Abstract
I worked on string theory over a period of five years during the ‘first string era’, the most intellectually satisfying years of my scientific life. One of the early prospectors in the string theory mine, I was fortunate enough to contribute to the birth of this subject, which retains after these many years, its magical hold on our imaginations and expectations.
Graduate school
I was born in Neuilly sur Seine, a suburb of Paris, where I attended Sainte Croix de Neuilly. After the ‘deuxième bachot’ in 1961, I decided to spend a year with my family in New Jersey, where my civil engineer father had been working for a company that designed and manufactured concrete pipes. I enrolled at the Newark College of Engineering (NCE); there, I found spectacular teachers, especially Dr Foster, and one year turned into four; I graduated in 1965 with a Bachelor of Science in electrical engineering.
Always interested in physics, I had studied the subject on my own while at NCE. My application to Princeton graduate school in physics was rejected (and wait-listed at Yale).

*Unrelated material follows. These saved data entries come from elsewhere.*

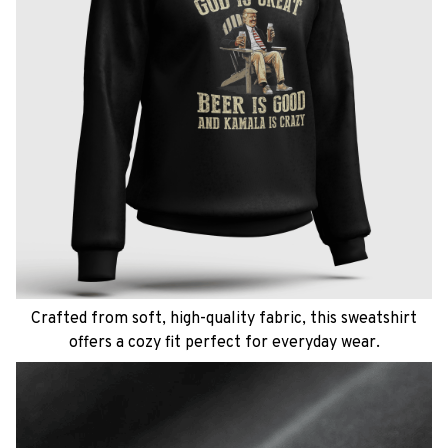
Crafted from soft, high-quality fabric, this sweatshirt
offers a cozy fit perfect for everyday wear.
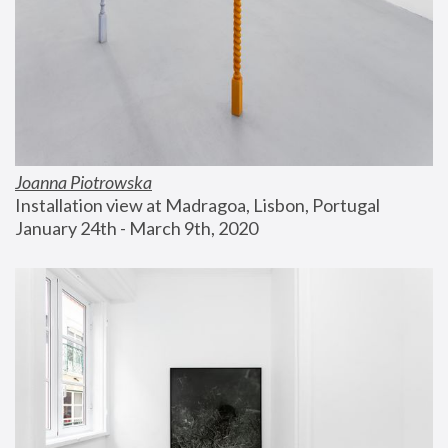
Joanna Piotrowska
Installation view at Madragoa, Lisbon, Portugal
January 24th - March 9th, 2020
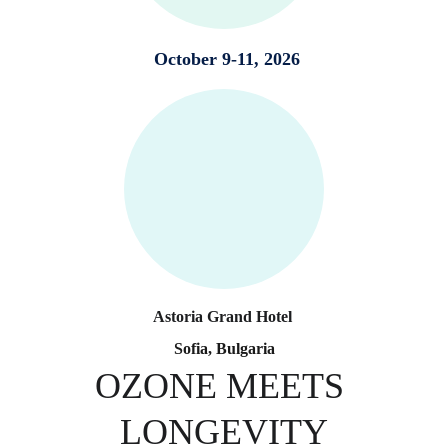
 October 9-11, 2026
Astoria Grand Hotel 
Sofia, Bulgaria
OZONE MEETS 
LONGEVITY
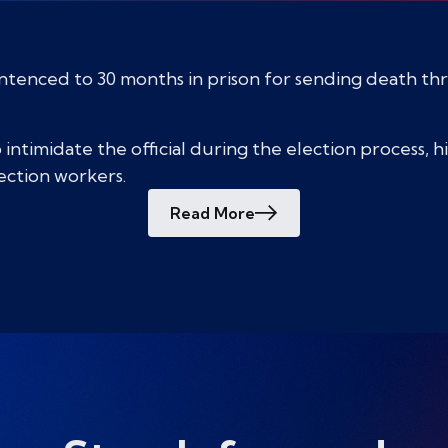
entenced to 30 months in prison for sending death thr
intimidate the official during the election process, 
lection workers.
Read More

Fortunately, I had also applied to Syracuse University where Peter Bergmann was teaching. With the recommendations of Professors Henry Zatzkis (a student of Bergmann), Mauro Zambuto, and A. E. Foster, I was accepted, and soon afterwards, awarded a four-year fellowship.
I had wanted to study general relativity with Bergmann, but I was persuaded by Professor Alan McFarlane to switch to particle physics and join the group headed by E. C. G. Sudarshan.